El baile de tía Anita
FOTO: El autor, en el centro, en el ambigú con unos amigos cañameranos. Al lado Luis Guarrino, detrás Antonio Cachila
-¡ Que viene!.¡Que viene don Delfín!
Alguien dio el aviso desde la puerta. Tío Quico “el cojo” lo lanzó hacia dentro del local y, como si de una sola persona se tratase, las muchas parejas que danzaban en la pista estiraron los brazos marcando claramente que entre hombre y mujer “corría el aire” como las normas de la época, tanto civil como eclesiástica, mandaban.
Su fama le precedía. Era un hombre orgulloso, autoritario y pagado de sí mismo. Se creía, y así actuaba, como si fuese el amo del pueblo. Y a fe que lo era. En aquellos años, el cura y el cabo de la Guardia Civil hacían y deshacían a su antojo en cualquier pueblo de España. Tan solo recuerdo de una ocasión en que don Bernardo, el entonces Alcalde y Jefe Local del Movimiento, paró los pies a un cabo “chuleta y arrogante” que paseaba de aquí para allá desafiante golpeándose la pernera del pantalón con una rama de olivo y que quiso imponerse al mismo cuando aquel, con un grupo de amigos, festejaban el lunes de las Fiestas. Le puso en su sitio y le tuvo de guardia a la puerta del bar de tío Diego hasta que ellos salieron.
El párroco dejaba pequeño al citado cabo. En artículo aparte hemos explicado como controlaba los paseos de los jóvenes y delimitaba los espacios y las distancias en que todos y cada uno habían de moverse a lo largo de la carretera de Cañamero en las tardes de los domingos.
Ahora caminaba decidido hacia el salón de baile. Comprobaría si el personal cumplía adecuadamente las normas. Si así no lo consideraba era capaz de cerrar el local. Ya lo había hecho en alguna ocasión según me contaron.
Estaba situado el salón del baile, en la Calle Balcones, o Calle Nueva, en un local que luego habría de ser casa de Juan Hidalgo y en la actualidad lo es de Tejero. En la parte trasera tenía un amplísima terraza y seguidamente terrenos que bajaban paralelos a la Calle Gradillas, que aún existen como entonces y así se puede apreciar según subes por la citada calle. Según entrabas, a la izquierda, tenía un pequeño local pomposamente denominado ambigú, al que se accedía subiendo un escalón,y que siempre estaba a rebosar. Tenía una puerta con portón que daba al salón. Cerrada por abajo, la parte superior estaba siempre abierta y permitía a los fisgones un directo control de lo que dentro sucedía.
Era éste territorio de aquellos a los que el baile nada les decía, pero que domingo tras domingo acudían en busca de fiesta, echar unos vinos, y pasarlo bien. Por allí andaba los aquí tantas veces citados Pacorro, Isaías, Pepe Merino, Tarra, Quinceño, el Pintapinta, Agustín Erreuirri, Rafael Popó, Colorín, Antonio Berenguelo, Maruso, Antonio La Picarona ….
Con buen tiempo este ambigú se abría también en la terraza trasera con gran éxito pues, al contrario de lo que sucedía en el antes citado, a éste acudían también a alternar y sentarse a sus mesas, las mozas.

(Cuadros delimitadores con puntos clave)
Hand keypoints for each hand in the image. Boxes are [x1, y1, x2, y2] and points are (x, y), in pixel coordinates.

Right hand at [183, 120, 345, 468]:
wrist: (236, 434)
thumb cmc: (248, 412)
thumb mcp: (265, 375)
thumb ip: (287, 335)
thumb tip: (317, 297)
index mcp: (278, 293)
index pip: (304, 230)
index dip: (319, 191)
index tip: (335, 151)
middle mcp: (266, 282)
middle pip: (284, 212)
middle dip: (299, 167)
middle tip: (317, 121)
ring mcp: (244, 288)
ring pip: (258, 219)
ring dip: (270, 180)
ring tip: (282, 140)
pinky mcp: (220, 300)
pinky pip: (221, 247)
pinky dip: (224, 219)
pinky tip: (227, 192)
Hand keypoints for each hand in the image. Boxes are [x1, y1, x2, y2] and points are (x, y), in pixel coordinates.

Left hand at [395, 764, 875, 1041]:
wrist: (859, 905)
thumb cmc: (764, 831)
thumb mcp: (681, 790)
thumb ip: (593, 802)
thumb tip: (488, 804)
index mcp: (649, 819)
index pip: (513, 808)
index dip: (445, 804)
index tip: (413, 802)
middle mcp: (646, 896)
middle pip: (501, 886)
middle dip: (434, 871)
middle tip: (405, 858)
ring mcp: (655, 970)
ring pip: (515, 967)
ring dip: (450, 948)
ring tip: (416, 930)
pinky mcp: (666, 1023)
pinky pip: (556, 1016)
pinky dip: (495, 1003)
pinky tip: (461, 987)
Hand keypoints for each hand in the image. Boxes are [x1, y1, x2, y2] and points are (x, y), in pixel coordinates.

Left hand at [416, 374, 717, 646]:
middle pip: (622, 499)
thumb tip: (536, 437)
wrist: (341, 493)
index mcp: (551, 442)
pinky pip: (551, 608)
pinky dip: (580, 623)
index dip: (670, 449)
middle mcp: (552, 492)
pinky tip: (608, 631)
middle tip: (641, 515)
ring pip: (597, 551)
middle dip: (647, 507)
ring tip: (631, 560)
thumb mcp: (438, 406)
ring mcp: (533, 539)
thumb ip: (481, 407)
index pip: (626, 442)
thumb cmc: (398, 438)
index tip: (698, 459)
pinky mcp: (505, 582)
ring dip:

__Tareas a realizar__.
A – Reproduzca sin cambios el fragmento del texto sobre el baile de tía Anita que va desde "El párroco dejaba" hasta "según me contaron.".
B – Prosiga el texto sobre el baile de tía Anita a partir de su última oración.
Los registros no guardan ninguna relación con el texto sobre el baile de tía Anita.

__Respuestas del ejercicio__.
A –
El párroco dejaba pequeño al citado cabo. En artículo aparte hemos explicado como controlaba los paseos de los jóvenes y delimitaba los espacios y las distancias en que todos y cada uno habían de moverse a lo largo de la carretera de Cañamero en las tardes de los domingos.
Ahora caminaba decidido hacia el salón de baile. Comprobaría si el personal cumplía adecuadamente las normas. Si así no lo consideraba era capaz de cerrar el local. Ya lo había hecho en alguna ocasión según me contaron.

B –
La otra puerta, doble y también con portón, tras bajar un escalón, daba directamente a la sala y en ella se colocaban tía Anita primero, y tío Quico después, para vender las entradas y dar paso a la clientela regulando sus entradas y salidas
Ti Anita era mujer muy cordial, entrada en carnes, viuda y que por aquel entonces se había casado en segundas nupcias con tío Quico el cojo, así llamado por tener esta minusvalía. Tenía un hijo de su primer matrimonio, Fulgencio, al que todos llamaban Fujo el del Baile. Fujo estudió solfeo con mi padre, y de ahí venía la amistad entre las familias; amistad que me permitió entrar siempre gratis en el baile y, sobre todo, subir al tablao a tocar la batería. Precisamente por ello podía entrar incluso antes de tener la edad exigida ya que, si alguien preguntaba, tía Anita siempre explicaba convincente:
-Pepe está aprendiendo a tocar el yamba, él no baila, solo aprende. Y la verdad es que no era yo precisamente de los más bailaores
Habré de señalar que la batería como tal no la conocíamos; lo que entonces se tocaba era el yamba peculiar y berzocaniega pronunciación de la expresión inglesa jazz band con la que entonces se denominaba al conjunto de lo que luego habría de ser la batería que, como tal, constaba entonces de la caja, bombo con baqueta al pie, platillo, una caja china y lo que más éxito tenía: un campanillo, un cencerro de mediano tamaño.
-¡Daniel, dale más al campanillo!, gritaban los mozos cuando el pasodoble se aceleraba. Los danzarines brincaban girando cual peonzas y querían más ritmo y más ruido.
Daniel era uno de los mellizos de la Plaza Vieja. Aunque los dos tocaban la batería éste es del que más me acuerdo. No era tampoco muy bailador por lo que me tiraba las horas muertas esperando a que se decidiese a bajar a bailar y me dejase algún que otro rato los palillos.
Fujo era un entusiasta de la música. Muchos domingos terminaba con el labio inferior hinchado de tanto soplar. Descansaba muy de tarde en tarde y en esos momentos bajaba al ambigú a charlar con unos y otros y tomar con ellos unos vinos
Le estoy viendo. Sujeto el saxo con la mano izquierda, con una bayeta amarilla sobre la pierna derecha, miraba la partitura sujeta en un atril que se descuajaringaba a cada momento y marcando el ritmo golpeándose con la derecha en el muslo cantaba:
-Sol, sol, la, mi, fafa, sol siresol… Ésta la voy a cambiar de compás así será más rápida. ¡Qué se cansen coño!. Y comenzaba a soplar disfrutando a más no poder.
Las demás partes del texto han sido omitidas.